• **Task requirements**
Drop every picture, then print the rest of the listing exactly as given.

========

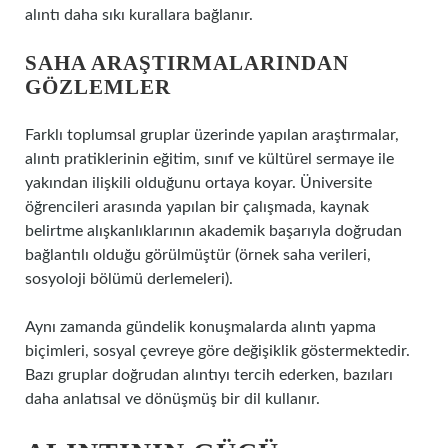
alıntı daha sıkı kurallara bağlanır.
SAHA ARAŞTIRMALARINDAN
GÖZLEMLER
Farklı toplumsal gruplar üzerinde yapılan araştırmalar,
alıntı pratiklerinin eğitim, sınıf ve kültürel sermaye ile
yakından ilişkili olduğunu ortaya koyar. Üniversite
öğrencileri arasında yapılan bir çalışmada, kaynak
belirtme alışkanlıklarının akademik başarıyla doğrudan
bağlantılı olduğu görülmüştür (örnek saha verileri,
sosyoloji bölümü derlemeleri).
Aynı zamanda gündelik konuşmalarda alıntı yapma
biçimleri, sosyal çevreye göre değişiklik göstermektedir.
Bazı gruplar doğrudan alıntıyı tercih ederken, bazıları
daha anlatısal ve dönüşmüş bir dil kullanır.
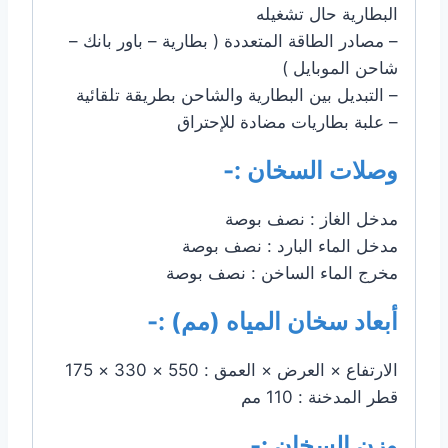
البطارية حال تشغيله
– مصادر الطاقة المتعددة ( بطارية – باور بانك –
شاحن الموبايل )
– التبديل بين البطارية والشاحن بطريقة تلقائية
– علبة بطاريات مضادة للإحتراق
وصلات السخان :-
مدخل الغاز : نصف بوصة
مدخل الماء البارد : نصف بوصة
مخرج الماء الساخن : نصف بوصة
أبعاد سخان المياه (مم) :-
الارتفاع × العرض × العمق : 550 × 330 × 175
قطر المدخنة : 110 مم
وزن السخان :-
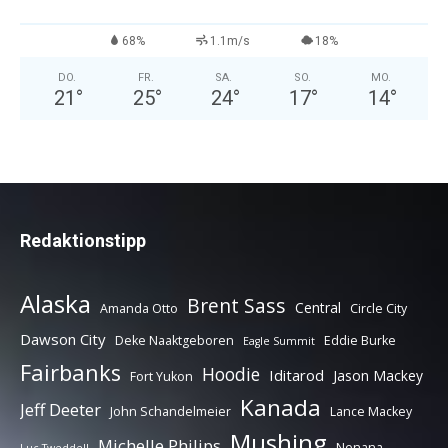
68%
1.1m/s
18%
DO.
FR.
SA.
SO.
MO.
21
°
25
°
24
°
17
°
14
°
Redaktionstipp
Alaska
Brent Sass
Central
Amanda Otto
Circle City
Dawson City
Deke Naaktgeboren
Eddie Burke
Eagle Summit
Fairbanks
Hoodie
Iditarod
Jason Mackey
Fort Yukon
Kanada
Jeff Deeter
John Schandelmeier
Lance Mackey
Mushing
Michelle Philips
Nenana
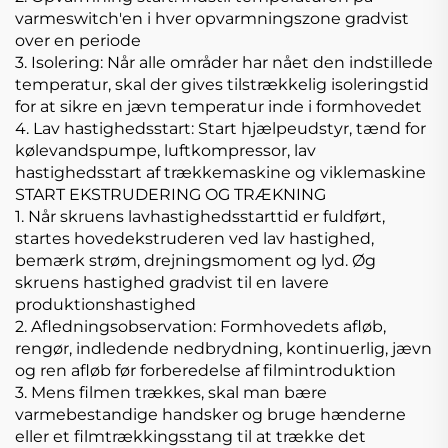
varmeswitch'en i hver opvarmningszone gradvist
over en periode
3. Isolering: Når alle områder har nået den indstillede
temperatur, skal der gives tilstrækkelig isoleringstid
for at sikre en jævn temperatur inde i formhovedet
4. Lav hastighedsstart: Start hjælpeudstyr, tænd for
kølevandspumpe, luftkompressor, lav
hastighedsstart af trækkemaskine og viklemaskine
START EKSTRUDERING OG TRÆKNING
1. Når skruens lavhastighedsstarttid er fuldført,
startes hovedekstruderen ved lav hastighed,
bemærk strøm, drejningsmoment og lyd. Øg
skruens hastighed gradvist til en lavere
produktionshastighed
2. Afledningsobservation: Formhovedets afløb,
rengør, indledende nedbrydning, kontinuerlig, jævn
og ren afløb før forberedelse af filmintroduktion
3. Mens filmen trækkes, skal man bære
varmebestandige handsker og bruge hænderne
eller et filmtrækkingsstang til at trække det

========

• **Response to this exercise**
alıntı daha sıkı kurallara bağlanır.
SAHA ARAŞTIRMALARINDAN
GÖZLEMLER
Farklı toplumsal gruplar üzerinde yapılan araştırmalar,
alıntı pratiklerinin eğitim, sınıf ve kültürel sermaye ile
yakından ilişkili olduğunu ortaya koyar. Üniversite
öğrencileri arasında yapılan bir çalışmada, kaynak
belirtme alışkanlıklarının akademik başarıyla doğrudan
bağlantılı olduğu görülmüştür (örnek saha verileri,
sosyoloji bölümü derlemeleri).
Aynı zamanda gündelik konuşmalarda alıntı yapma
biçimleri, sosyal çevreye göre değişiklik göstermektedir.
Bazı gruplar doğrudan alıntıyı tercih ederken, bazıları
daha anlatısal ve dönüşmüş bir dil kullanır.
البطارية حال تشغيله
– مصادر الطاقة المتعددة ( بطارية – باور بانك –
شاحن الموبايل )
– التبديل بين البطارية والشاحن بطريقة تلقائية
– علبة بطاريات مضادة للإحتراق
وصلات السخان :-
مدخل الغاز : نصف بوصة
مدخل الماء البارد : نصف بوصة
مخرج الماء الساخن : نصف بوصة
أبعاد سخان المياه (مم) :-
الارتفاع × العرض × العمق : 550 × 330 × 175
قطر المدخنة : 110 مم
وزن السخان :-
68%
1.1m/s
18%
DO.
FR.
SA.
SO.
MO.
21
°
25
°
24
°
17
°
14
°
Redaktionstipp
Alaska
Brent Sass
Central
Amanda Otto
Circle City
Dawson City
Deke Naaktgeboren
Eddie Burke
Eagle Summit
Fairbanks
Hoodie
Iditarod
Jason Mackey
Fort Yukon
Kanada
Jeff Deeter
John Schandelmeier
Lance Mackey
Mushing
Michelle Philips
Nenana
varmeswitch'en i hver opvarmningszone gradvist
over en periode
3. Isolering: Når alle områder har nået den indstillede
temperatur, skal der gives tilstrækkelig isoleringstid
for at sikre en jævn temperatur inde i formhovedet
4. Lav hastighedsstart: Start hjælpeudstyr, tænd for
kølevandspumpe, luftkompressor, lav
hastighedsstart af trækkemaskine og viklemaskine
START EKSTRUDERING OG TRÆKNING
1. Når skruens lavhastighedsstarttid er fuldført,
startes hovedekstruderen ved lav hastighed,
bemærk strøm, drejningsmoment og lyd. Øg
skruens hastighed gradvist til en lavere
produktionshastighed
2. Afledningsobservation: Formhovedets afløb,
rengør, indledende nedbrydning, kontinuerlig, jævn
og ren afløb før forberedelse af filmintroduktion
3. Mens filmen trækkes, skal man bære
varmebestandige handsker og bruge hænderne
eller et filmtrækkingsstang til at trække det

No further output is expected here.